*STUDY TEXT*.
# First Time Soap Still Oily after Curing



## ErikaMay (Feb 28, 2013)

Hello! I finally managed to make my first soap. YAY! I uswed 64 oz olive oil and 28 oz coconut oil. My sheep milk was frozen solid even though it had sat out for over an hour when i added the lye....I eventually got the heat on the lye/milk up to 85-90 before I added it to the oil that was at 100. I got things to trace and it all looked good...but it was a little greasy feeling and rather soft.

3 weeks later I checked on its curing and it STILL feels greasy and is a bit soft. 

Why did it turn out so soft and what can i do next time to prevent it? if I cure it near a heat source will it harden a little faster?


----------



## shellmar (Apr 4, 2008)

I am not sure what went wrong. I do have a question though, how much lye did you use? I put your oils in The Sage lye calculator and it suggested for your recipe to use 23 -34 oz. of liquid and for 5% superfat that you use 13.04 oz. of lye. I am wondering if perhaps you may not have used enough lye or too much liquid.

Also, you have a large amount of olive oil, 69% in your recipe. Could this be a problem? I don't know, but I don't think it is, I use 62.50% olive oil in my recipe and my soaps are generally very firm in 1 to 2 days.

I think your temps for soaping were ok. I make goat's milk soap and I always use frozen milk and add my lye to that, so I soap in low temps.

Did you use a fragrance oil and if so how much?

Those are some of my thoughts on the matter. I hope someone else will reply and be able to help you find an answer to your problem.


----------



## linn (Jul 19, 2005)

Can you tell us how much milk and how much lye you used in the recipe? Next time try a one pound recipe and if it doesn't turn out you won't have lost so much. You might try cutting the soap up and doing a rebatch in an old crockpot. Here is where I learned to rebatch. Since your soap is soft, you won't need a lot of liquid.

http://www.pvsoap.com/instructions_for_rebatch.htm


----------



## ErikaMay (Feb 28, 2013)

I should say its not squishy soft anymore...but its most certainly not hard and dry. 

I used this recipe http://www.hobbyfarms.com/crafts-and-nature/how-to-make-soap-with-milk.aspx with 2/3 olive oil, and 1/3 coconut. 

Thus, 10 oz dry lye. seemed light compared to all the fat, but what do i know? I split the recipe at trace and left some unscented and added a frugal 1/4 oz of lemon oil to the other half. 

Its only been 3 weeks so it is still curing...but golly, seems like maybe it will be good soap in 3 months! 

I might rebatch.


----------



## linn (Jul 19, 2005)

I ran your recipe through SoapCalc and it looks like the recipe should have used 13.1 oz of lye instead of 10 oz. Always run any soap recipe through a lye calculator before using. SoapCalc is my favorite.

http://www.soapcalc.net/calc/soapcalcwp.asp


----------

*WHAT THE TASK ASKS*. Copy the soap thread from "## shellmar (Apr" up to and including "in low temps.", switching "frozen milk" to "chilled milk". None of the material is needed.

*MATERIAL SUPPLIED*.
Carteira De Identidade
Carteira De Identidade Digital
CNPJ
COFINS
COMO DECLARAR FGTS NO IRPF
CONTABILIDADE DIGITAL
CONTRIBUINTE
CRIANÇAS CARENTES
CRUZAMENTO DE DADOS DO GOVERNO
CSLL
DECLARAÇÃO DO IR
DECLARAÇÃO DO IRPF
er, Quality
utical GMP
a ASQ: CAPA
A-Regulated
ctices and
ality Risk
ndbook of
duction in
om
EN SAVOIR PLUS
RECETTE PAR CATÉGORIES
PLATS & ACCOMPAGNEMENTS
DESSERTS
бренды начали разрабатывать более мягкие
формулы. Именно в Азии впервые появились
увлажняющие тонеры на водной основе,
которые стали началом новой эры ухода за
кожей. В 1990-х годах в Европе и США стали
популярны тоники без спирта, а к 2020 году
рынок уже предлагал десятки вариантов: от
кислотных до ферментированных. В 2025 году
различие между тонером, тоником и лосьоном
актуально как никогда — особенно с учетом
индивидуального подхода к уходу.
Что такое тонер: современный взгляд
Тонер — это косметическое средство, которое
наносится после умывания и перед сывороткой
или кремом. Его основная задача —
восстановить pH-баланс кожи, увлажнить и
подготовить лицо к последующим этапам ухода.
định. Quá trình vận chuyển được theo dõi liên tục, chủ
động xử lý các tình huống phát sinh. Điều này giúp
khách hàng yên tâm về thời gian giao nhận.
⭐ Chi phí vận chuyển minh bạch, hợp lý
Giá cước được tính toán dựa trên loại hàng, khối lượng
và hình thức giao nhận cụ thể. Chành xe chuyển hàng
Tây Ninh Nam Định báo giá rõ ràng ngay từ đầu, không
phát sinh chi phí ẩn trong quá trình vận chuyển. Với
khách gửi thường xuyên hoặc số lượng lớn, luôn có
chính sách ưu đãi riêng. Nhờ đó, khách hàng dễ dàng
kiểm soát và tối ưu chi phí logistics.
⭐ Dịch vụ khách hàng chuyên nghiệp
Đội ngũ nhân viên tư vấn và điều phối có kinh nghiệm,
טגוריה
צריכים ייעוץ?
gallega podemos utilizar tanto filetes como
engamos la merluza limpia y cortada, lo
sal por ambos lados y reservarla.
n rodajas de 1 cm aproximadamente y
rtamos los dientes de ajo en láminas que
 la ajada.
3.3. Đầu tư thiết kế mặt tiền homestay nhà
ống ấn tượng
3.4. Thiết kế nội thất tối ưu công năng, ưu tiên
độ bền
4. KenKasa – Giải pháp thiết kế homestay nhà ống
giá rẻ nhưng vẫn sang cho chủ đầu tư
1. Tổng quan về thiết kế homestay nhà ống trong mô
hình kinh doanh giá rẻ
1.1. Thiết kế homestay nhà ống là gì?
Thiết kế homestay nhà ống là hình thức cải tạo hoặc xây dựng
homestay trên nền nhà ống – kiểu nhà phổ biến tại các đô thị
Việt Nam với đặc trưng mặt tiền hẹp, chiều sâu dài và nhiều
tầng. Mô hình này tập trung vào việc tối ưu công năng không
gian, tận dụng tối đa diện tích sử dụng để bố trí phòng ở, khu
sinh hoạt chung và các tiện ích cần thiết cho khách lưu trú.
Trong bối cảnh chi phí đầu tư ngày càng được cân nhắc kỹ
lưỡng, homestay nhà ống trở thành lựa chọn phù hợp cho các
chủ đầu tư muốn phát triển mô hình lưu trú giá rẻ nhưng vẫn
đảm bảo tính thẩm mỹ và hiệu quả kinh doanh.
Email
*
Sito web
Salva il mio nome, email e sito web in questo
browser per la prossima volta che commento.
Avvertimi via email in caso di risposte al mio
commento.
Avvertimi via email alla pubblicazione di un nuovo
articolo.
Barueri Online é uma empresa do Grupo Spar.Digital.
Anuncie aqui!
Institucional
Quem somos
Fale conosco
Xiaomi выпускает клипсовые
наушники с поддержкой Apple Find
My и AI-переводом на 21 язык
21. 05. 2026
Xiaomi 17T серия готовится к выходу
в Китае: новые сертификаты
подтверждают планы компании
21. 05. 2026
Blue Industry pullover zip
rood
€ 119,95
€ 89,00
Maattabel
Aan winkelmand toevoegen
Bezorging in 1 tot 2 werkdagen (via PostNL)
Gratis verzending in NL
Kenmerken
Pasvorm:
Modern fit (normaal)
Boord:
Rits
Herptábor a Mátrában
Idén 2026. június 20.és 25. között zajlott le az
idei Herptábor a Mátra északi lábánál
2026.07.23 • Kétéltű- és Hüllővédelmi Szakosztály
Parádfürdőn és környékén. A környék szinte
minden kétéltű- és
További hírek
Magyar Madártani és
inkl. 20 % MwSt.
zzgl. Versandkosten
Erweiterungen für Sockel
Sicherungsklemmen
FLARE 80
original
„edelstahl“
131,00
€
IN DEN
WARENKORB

*ANSWER TO THE EXERCISE*.
## shellmar (Apr 4, 2008)

I am not sure what went wrong. I do have a question though, how much lye did you use? I put your oils in The Sage lye calculator and it suggested for your recipe to use 23 -34 oz. of liquid and for 5% superfat that you use 13.04 oz. of lye. I am wondering if perhaps you may not have used enough lye or too much liquid.

Also, you have a large amount of olive oil, 69% in your recipe. Could this be a problem? I don't know, but I don't think it is, I use 62.50% olive oil in my recipe and my soaps are generally very firm in 1 to 2 days.

I think your temps for soaping were ok. I make goat's milk soap and I always use chilled milk and add my lye to that, so I soap in low temps.